Şimdi bakalım o AVM’lere, neler varmış ?

ArastaPark, CarrefourSA, Dolphin, Gebze Center, İzmit Outlet Center, İzmitPark, Koçtaş, NCity, Özdilek, Real ve Symbol.

Bunlar, büyük ölçekliler, kaldı ki onlarca orta ve küçük ölçekli yatırımcı tarafından inşa edilen de var. Tamamı, sermayeye altın tepside sunulan yatırımlardır.

AVM’ler, bilindiği üzere tüketim ekonomisini körükler, kredilendirilmiş yaşamı özendirir, gelir düzeyine bakmaksızın herkesi kredi kartı mahkumuna dönüştürür.

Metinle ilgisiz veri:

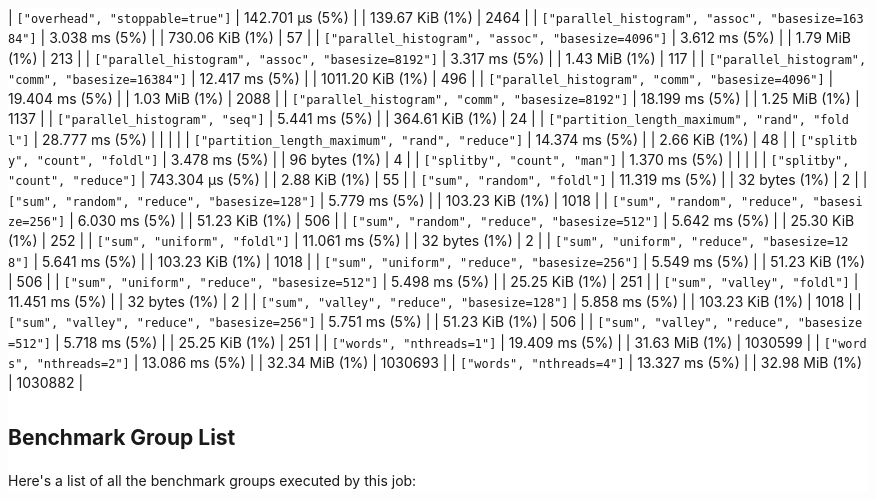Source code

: | `["overhead", "stoppable=true"]`                    | 142.701 μs (5%) |         |  139.67 KiB (1%) |        2464 |
| `["parallel_histogram", "assoc", "basesize=16384"]` |   3.038 ms (5%) |         |  730.06 KiB (1%) |          57 |
| `["parallel_histogram", "assoc", "basesize=4096"]`  |   3.612 ms (5%) |         |    1.79 MiB (1%) |         213 |
| `["parallel_histogram", "assoc", "basesize=8192"]`  |   3.317 ms (5%) |         |    1.43 MiB (1%) |         117 |
| `["parallel_histogram", "comm", "basesize=16384"]`  |  12.417 ms (5%) |         | 1011.20 KiB (1%) |         496 |
| `["parallel_histogram", "comm", "basesize=4096"]`   |  19.404 ms (5%) |         |    1.03 MiB (1%) |        2088 |
| `["parallel_histogram", "comm", "basesize=8192"]`   |  18.199 ms (5%) |         |    1.25 MiB (1%) |        1137 |
| `["parallel_histogram", "seq"]`                     |   5.441 ms (5%) |         |  364.61 KiB (1%) |          24 |
| `["partition_length_maximum", "rand", "foldl"]`     |  28.777 ms (5%) |         |                  |             |
| `["partition_length_maximum", "rand", "reduce"]`    |  14.374 ms (5%) |         |    2.66 KiB (1%) |          48 |
| `["splitby", "count", "foldl"]`                     |   3.478 ms (5%) |         |    96 bytes (1%) |           4 |
| `["splitby", "count", "man"]`                       |   1.370 ms (5%) |         |                  |             |
| `["splitby", "count", "reduce"]`                    | 743.304 μs (5%) |         |    2.88 KiB (1%) |          55 |
| `["sum", "random", "foldl"]`                        |  11.319 ms (5%) |         |    32 bytes (1%) |           2 |
| `["sum", "random", "reduce", "basesize=128"]`       |   5.779 ms (5%) |         |  103.23 KiB (1%) |        1018 |
| `["sum", "random", "reduce", "basesize=256"]`       |   6.030 ms (5%) |         |   51.23 KiB (1%) |         506 |
| `["sum", "random", "reduce", "basesize=512"]`       |   5.642 ms (5%) |         |   25.30 KiB (1%) |         252 |
| `["sum", "uniform", "foldl"]`                       |  11.061 ms (5%) |         |    32 bytes (1%) |           2 |
| `["sum", "uniform", "reduce", "basesize=128"]`      |   5.641 ms (5%) |         |  103.23 KiB (1%) |        1018 |
| `["sum", "uniform", "reduce", "basesize=256"]`      |   5.549 ms (5%) |         |   51.23 KiB (1%) |         506 |
| `["sum", "uniform", "reduce", "basesize=512"]`      |   5.498 ms (5%) |         |   25.25 KiB (1%) |         251 |
| `["sum", "valley", "foldl"]`                        |  11.451 ms (5%) |         |    32 bytes (1%) |           2 |
| `["sum", "valley", "reduce", "basesize=128"]`       |   5.858 ms (5%) |         |  103.23 KiB (1%) |        1018 |
| `["sum", "valley", "reduce", "basesize=256"]`       |   5.751 ms (5%) |         |   51.23 KiB (1%) |         506 |
| `["sum", "valley", "reduce", "basesize=512"]`       |   5.718 ms (5%) |         |   25.25 KiB (1%) |         251 |
| `["words", "nthreads=1"]`                           |  19.409 ms (5%) |         |   31.63 MiB (1%) |     1030599 |
| `["words", "nthreads=2"]`                           |  13.086 ms (5%) |         |   32.34 MiB (1%) |     1030693 |
| `["words", "nthreads=4"]`                           |  13.327 ms (5%) |         |   32.98 MiB (1%) |     1030882 |

## Benchmark Group List
Here's a list of all the benchmark groups executed by this job:
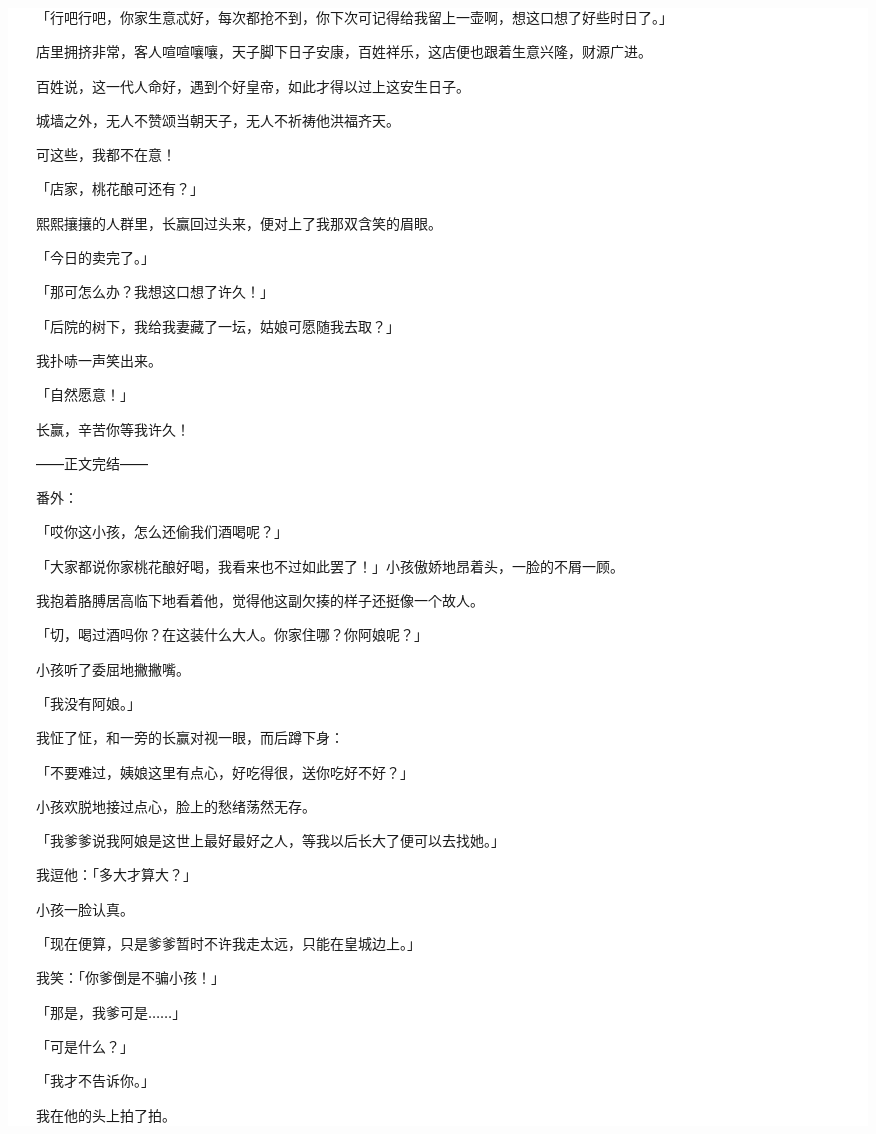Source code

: &emsp;&emsp;「行吧行吧，你家生意忒好，每次都抢不到，你下次可记得给我留上一壶啊，想这口想了好些时日了。」  
  
&emsp;&emsp;店里拥挤非常，客人喧喧嚷嚷，天子脚下日子安康，百姓祥乐，这店便也跟着生意兴隆，财源广进。  
  
&emsp;&emsp;百姓说，这一代人命好，遇到个好皇帝，如此才得以过上这安生日子。  
  
&emsp;&emsp;城墙之外，无人不赞颂当朝天子，无人不祈祷他洪福齐天。  
  
&emsp;&emsp;可这些，我都不在意！  
  
&emsp;&emsp;「店家，桃花酿可还有？」  
  
&emsp;&emsp;熙熙攘攘的人群里，长赢回过头来，便对上了我那双含笑的眉眼。  
  
&emsp;&emsp;「今日的卖完了。」  
  
&emsp;&emsp;「那可怎么办？我想这口想了许久！」  
  
&emsp;&emsp;「后院的树下，我给我妻藏了一坛，姑娘可愿随我去取？」  
  
&emsp;&emsp;我扑哧一声笑出来。  
  
&emsp;&emsp;「自然愿意！」  
  
&emsp;&emsp;长赢，辛苦你等我许久！  
  
&emsp;&emsp;——正文完结——  
  
&emsp;&emsp;番外：  
  
&emsp;&emsp;「哎你这小孩，怎么还偷我们酒喝呢？」  
  
&emsp;&emsp;「大家都说你家桃花酿好喝，我看来也不过如此罢了！」小孩傲娇地昂着头，一脸的不屑一顾。  
  
&emsp;&emsp;我抱着胳膊居高临下地看着他，觉得他这副欠揍的样子还挺像一个故人。  
  
&emsp;&emsp;「切，喝过酒吗你？在这装什么大人。你家住哪？你阿娘呢？」  
  
&emsp;&emsp;小孩听了委屈地撇撇嘴。  
  
&emsp;&emsp;「我没有阿娘。」  
  
&emsp;&emsp;我怔了怔，和一旁的长赢对视一眼，而后蹲下身：  
  
&emsp;&emsp;「不要难过，姨娘这里有点心，好吃得很，送你吃好不好？」  
  
&emsp;&emsp;小孩欢脱地接过点心，脸上的愁绪荡然无存。  
  
&emsp;&emsp;「我爹爹说我阿娘是这世上最好最好之人，等我以后长大了便可以去找她。」  
  
&emsp;&emsp;我逗他：「多大才算大？」  
  
&emsp;&emsp;小孩一脸认真。  
  
&emsp;&emsp;「现在便算，只是爹爹暂时不许我走太远，只能在皇城边上。」  
  
&emsp;&emsp;我笑：「你爹倒是不骗小孩！」  
  
&emsp;&emsp;「那是，我爹可是……」  
  
&emsp;&emsp;「可是什么？」  
  
&emsp;&emsp;「我才不告诉你。」  
  
&emsp;&emsp;我在他的头上拍了拍。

Kısacası, söz konusu yatırımlar, bütünüyle halkın sömürülmesini bir kat daha artırır.

Bu durum, ‘’yaşam standardı yükseltiliyor’’ ya da ‘’Kaliteli yaşam hakkına herkes ulaşıyor’’ türü aldatmaca sloganlarla benimsetilmeye çalışılır. Böylece, sermayenin aşırı kar hırsıyla bezenmiş sömürü çarkı dönmeye, emekçi ve yoksul halk da kaybetmeye devam eder.

Bunları, kenti yöneten sözde halkın temsilcisi yerel yöneticiler ve merkezi idare adına görev yapan üst düzey bürokratlar yapar. Aynı yönetici ve bürokratlar, altına imza attıkları yatırımlarla sermayenin önünü açar, halkın daha fazla lüks tüketime özendirilip yoksullaştırılmasında birinci derecede rol oynar.

Yani, anlayacağınız, sanayinin kalbi olan bu kentte, yoksullaşma oranı her geçen gün daha fazla artıyor,

AKP, yoksullaştırdıklarını biat ederek yaşamlarına ipotek koyma cesaretini fütursuzca kullanıyorsa,

Bu durumun mimarı, kentin geçmiş 50 yılında rol model olan yerel yöneticiler ve merkezi idare temsilcileridir. Tabi, bir de bu değişimi ‘’gelişme’’ olarak adlandırıp alkışlayan sözde meslek odaları ve sivil toplum örgütleridir.

Anlayacağınız, ucundan köşesinden herkesin biraz suçu var bu yoksullaşmada. AKP’nin sıkıştırmalarında, yeni yaşam tarzı dayatmalarının altında, herkesin bir parça da olsa katkısı mevcuttur.

Yeniden yaşanabilir bir kent,

Yeniden emeğin hakkını alma mücadelesini yükselttiği,

Hak edilmiş bir emek başkenti olmak için,

Altın tepside sunulan yatırımlar aracılığıyla halkın kanının daha fazla emilmesine seyirci kalmamak gerekiyor.

 

Emilen kanların sahipleri, bedelsiz yatırımlarla büyüyüp canavarlaşan sermayeden hesap sorabilmeli. Emekçi kanı, iyice semiren o sermayeyi artık zehirlemeli.